Le plan de partage de 1947, duquel Israël fait dériver sa prétendue légitimité, n'a pas autorisé le transfert de populations des Etats nouveaux nés. Et pourtant, les Palestiniens ont été torturés, évincés et tués, depuis près de soixante ans – des lois racistes comme les Lois sur les propriétaires absents de 1948 ont déclaré tous les Arabes absents de leurs terres et propriétés, même s'ils étaient chez eux, dans leur lit. Telle est la prétention d'Israël sur ces terres – en voilà, une manip' de juristes ! – au même moment où ils JETAIENT LES PALESTINIENS A LA MER à Jaffa, à Haïfa et dans d'autres localités côtières. Vous voyez, le Hamas ne mâche pas ses mots, mais il est dans l'incapacité de mettre sa menace à exécution, à savoir : jeter les Israéliens à la mer. La menace du Hamas n'est que l'image, le reflet au miroir de ce qu'Israël a fait au peuple que le Hamas a juré de protéger. Voilà, pourquoi Israël a tellement peur.

 

Israël redoute de devoir payer la monnaie de sa pièce, parce qu'il sait très bien, en son âme et conscience, ce qu'il a fait. Si Israël veut la paix, alors il doit adopter les droits fondamentaux de l'Homme, il doit épouser ce qu'il y a de meilleur dans le judaïsme et dans toutes les religions possibles et imaginables, qui sont toutes respectables et responsables : la droiture, la civilité et la recherche du bien commun, et non de l'horreur partagée.

 

Si Israël veut la sécurité, il doit devenir une « démocratie constitutionnelle », qui éradique toutes ses lois racistes infamantes. Israël doit reconnaître et respecter le droit international et affirmer fièrement et clairement ce qu'il défend – y compris la restitution de leurs biens aux dépossédés de Palestine. Israël doit aussi présenter des excuses sincères pour ses crimes. Tant que cela n'aura pas été fait, la Palestine n'aura pas de partenaire de paix, et la réconciliation restera impossible. Aujourd'hui, les faits, sur le terrain, en Israël et en Palestine, ne sont que par trop évidents.

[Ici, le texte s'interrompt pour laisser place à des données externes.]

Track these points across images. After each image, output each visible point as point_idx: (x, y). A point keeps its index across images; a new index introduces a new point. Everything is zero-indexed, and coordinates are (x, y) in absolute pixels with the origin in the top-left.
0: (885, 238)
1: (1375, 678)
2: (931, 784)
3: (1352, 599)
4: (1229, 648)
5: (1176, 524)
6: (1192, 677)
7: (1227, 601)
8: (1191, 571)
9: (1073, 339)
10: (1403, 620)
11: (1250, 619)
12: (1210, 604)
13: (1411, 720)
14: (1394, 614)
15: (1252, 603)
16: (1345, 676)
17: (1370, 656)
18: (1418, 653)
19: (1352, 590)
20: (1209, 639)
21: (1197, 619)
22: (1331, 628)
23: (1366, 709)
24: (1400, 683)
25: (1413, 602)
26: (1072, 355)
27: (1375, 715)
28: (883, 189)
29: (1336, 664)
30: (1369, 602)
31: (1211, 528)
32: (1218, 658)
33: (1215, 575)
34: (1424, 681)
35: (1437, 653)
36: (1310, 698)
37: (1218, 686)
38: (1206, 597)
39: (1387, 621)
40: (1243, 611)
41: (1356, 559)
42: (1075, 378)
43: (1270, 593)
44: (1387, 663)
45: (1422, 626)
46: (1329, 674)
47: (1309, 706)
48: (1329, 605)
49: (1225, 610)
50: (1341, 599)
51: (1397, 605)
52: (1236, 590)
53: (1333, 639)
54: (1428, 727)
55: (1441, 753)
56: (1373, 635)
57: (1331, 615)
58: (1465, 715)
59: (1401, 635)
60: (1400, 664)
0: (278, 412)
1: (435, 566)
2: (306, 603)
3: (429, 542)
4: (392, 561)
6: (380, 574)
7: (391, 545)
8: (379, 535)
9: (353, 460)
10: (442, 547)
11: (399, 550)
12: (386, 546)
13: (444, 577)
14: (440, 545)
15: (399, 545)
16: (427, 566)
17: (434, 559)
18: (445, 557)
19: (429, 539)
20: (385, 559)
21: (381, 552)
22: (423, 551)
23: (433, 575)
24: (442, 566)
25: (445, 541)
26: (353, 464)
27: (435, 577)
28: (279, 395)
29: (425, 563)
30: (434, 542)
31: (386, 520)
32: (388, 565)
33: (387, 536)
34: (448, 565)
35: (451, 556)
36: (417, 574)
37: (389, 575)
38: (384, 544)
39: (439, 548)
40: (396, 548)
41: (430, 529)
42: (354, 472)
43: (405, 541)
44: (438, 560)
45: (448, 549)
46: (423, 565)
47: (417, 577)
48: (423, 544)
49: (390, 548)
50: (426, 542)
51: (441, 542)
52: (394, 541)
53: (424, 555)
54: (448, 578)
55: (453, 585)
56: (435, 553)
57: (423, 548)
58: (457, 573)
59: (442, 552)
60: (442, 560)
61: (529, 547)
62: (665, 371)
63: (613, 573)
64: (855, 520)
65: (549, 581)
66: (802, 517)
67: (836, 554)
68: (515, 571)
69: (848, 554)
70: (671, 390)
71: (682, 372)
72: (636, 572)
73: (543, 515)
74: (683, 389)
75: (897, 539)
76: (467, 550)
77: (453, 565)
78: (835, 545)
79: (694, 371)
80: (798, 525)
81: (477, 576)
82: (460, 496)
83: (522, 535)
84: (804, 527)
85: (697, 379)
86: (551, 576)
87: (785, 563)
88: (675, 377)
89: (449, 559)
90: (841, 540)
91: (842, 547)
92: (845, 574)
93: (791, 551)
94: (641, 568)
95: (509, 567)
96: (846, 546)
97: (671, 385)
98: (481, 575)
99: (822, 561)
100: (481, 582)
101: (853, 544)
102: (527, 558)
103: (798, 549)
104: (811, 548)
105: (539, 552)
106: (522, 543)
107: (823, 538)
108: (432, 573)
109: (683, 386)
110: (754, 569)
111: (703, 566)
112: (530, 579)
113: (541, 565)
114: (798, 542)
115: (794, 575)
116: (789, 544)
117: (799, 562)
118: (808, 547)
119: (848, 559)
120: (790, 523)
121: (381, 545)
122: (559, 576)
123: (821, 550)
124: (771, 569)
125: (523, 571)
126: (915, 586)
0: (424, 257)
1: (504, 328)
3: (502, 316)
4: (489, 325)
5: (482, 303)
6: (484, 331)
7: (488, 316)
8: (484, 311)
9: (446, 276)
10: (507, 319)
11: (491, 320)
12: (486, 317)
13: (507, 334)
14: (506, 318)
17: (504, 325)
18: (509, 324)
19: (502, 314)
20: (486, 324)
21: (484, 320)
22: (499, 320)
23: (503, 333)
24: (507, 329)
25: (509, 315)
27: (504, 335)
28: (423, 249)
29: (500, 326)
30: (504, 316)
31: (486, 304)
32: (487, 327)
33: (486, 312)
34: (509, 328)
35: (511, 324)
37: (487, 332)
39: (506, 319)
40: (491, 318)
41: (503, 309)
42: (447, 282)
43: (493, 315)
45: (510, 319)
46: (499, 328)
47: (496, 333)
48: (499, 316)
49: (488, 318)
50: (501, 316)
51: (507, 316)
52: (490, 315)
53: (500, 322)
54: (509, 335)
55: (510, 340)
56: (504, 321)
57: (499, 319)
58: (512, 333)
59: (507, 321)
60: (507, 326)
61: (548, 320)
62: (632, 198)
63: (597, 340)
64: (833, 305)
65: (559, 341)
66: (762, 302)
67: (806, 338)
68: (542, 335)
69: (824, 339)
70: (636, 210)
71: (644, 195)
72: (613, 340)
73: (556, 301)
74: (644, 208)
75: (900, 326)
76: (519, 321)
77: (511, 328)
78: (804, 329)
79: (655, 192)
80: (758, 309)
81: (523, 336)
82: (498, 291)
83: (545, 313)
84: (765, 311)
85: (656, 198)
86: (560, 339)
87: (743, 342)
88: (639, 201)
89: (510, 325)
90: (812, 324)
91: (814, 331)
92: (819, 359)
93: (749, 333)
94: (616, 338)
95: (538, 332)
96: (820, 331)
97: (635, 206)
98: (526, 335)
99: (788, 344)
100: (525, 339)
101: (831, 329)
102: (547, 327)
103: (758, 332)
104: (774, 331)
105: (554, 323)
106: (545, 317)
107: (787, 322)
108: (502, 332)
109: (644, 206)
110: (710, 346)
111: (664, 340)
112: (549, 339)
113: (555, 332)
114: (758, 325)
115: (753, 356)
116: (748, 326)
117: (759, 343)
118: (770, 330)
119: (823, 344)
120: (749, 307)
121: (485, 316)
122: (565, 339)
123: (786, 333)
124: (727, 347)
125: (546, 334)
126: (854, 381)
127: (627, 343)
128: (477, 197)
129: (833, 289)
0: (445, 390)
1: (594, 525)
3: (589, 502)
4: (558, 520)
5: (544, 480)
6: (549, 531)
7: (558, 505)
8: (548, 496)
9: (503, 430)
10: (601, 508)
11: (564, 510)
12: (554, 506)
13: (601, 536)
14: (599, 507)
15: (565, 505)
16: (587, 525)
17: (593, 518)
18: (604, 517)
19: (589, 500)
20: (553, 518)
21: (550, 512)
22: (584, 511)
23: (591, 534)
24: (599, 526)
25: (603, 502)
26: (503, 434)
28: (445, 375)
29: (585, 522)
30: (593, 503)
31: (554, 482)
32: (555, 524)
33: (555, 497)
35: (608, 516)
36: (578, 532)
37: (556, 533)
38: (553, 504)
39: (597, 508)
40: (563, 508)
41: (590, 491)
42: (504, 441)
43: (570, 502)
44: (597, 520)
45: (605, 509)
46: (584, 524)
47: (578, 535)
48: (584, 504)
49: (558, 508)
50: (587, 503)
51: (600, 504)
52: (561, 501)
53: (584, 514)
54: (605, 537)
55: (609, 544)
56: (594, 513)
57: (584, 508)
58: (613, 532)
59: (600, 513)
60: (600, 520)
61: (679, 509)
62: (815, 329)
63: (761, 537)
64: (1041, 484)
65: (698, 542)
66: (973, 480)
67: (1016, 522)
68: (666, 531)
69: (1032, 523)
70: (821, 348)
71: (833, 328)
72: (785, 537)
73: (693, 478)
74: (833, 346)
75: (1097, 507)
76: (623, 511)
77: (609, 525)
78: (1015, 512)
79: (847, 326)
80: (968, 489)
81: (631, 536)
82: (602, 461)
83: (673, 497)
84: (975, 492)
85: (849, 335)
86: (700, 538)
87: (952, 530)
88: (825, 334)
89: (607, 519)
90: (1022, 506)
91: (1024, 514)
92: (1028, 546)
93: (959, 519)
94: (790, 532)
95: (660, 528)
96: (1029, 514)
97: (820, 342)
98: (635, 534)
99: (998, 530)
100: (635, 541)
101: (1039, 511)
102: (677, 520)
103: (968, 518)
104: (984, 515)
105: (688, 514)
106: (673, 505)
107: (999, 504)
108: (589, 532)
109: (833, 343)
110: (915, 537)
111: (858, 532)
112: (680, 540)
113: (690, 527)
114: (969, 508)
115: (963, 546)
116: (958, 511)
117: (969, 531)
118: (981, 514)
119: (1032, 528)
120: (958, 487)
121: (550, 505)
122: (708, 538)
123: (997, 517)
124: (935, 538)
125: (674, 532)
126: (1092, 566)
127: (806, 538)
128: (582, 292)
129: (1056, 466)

L'agenda pas-si-secret-que-cela d'Israël, soutenu par le fric américain, consiste à avaler tout rond la Palestine et à épurer ethniquement ceux qu'ils pourront épurer, tout en maintenant le reste de la population palestinienne enfermé dans les camps d'internement du mur raciste de l'apartheid – où ils sont torturés, brutalisés, affamés et déshydratés jusqu'à ce que mort s'ensuive – comme les millions de Palestiniens de la diaspora, que l'on laisse pourrir dans des camps de réfugiés, si près, et pourtant si loin, d'ici.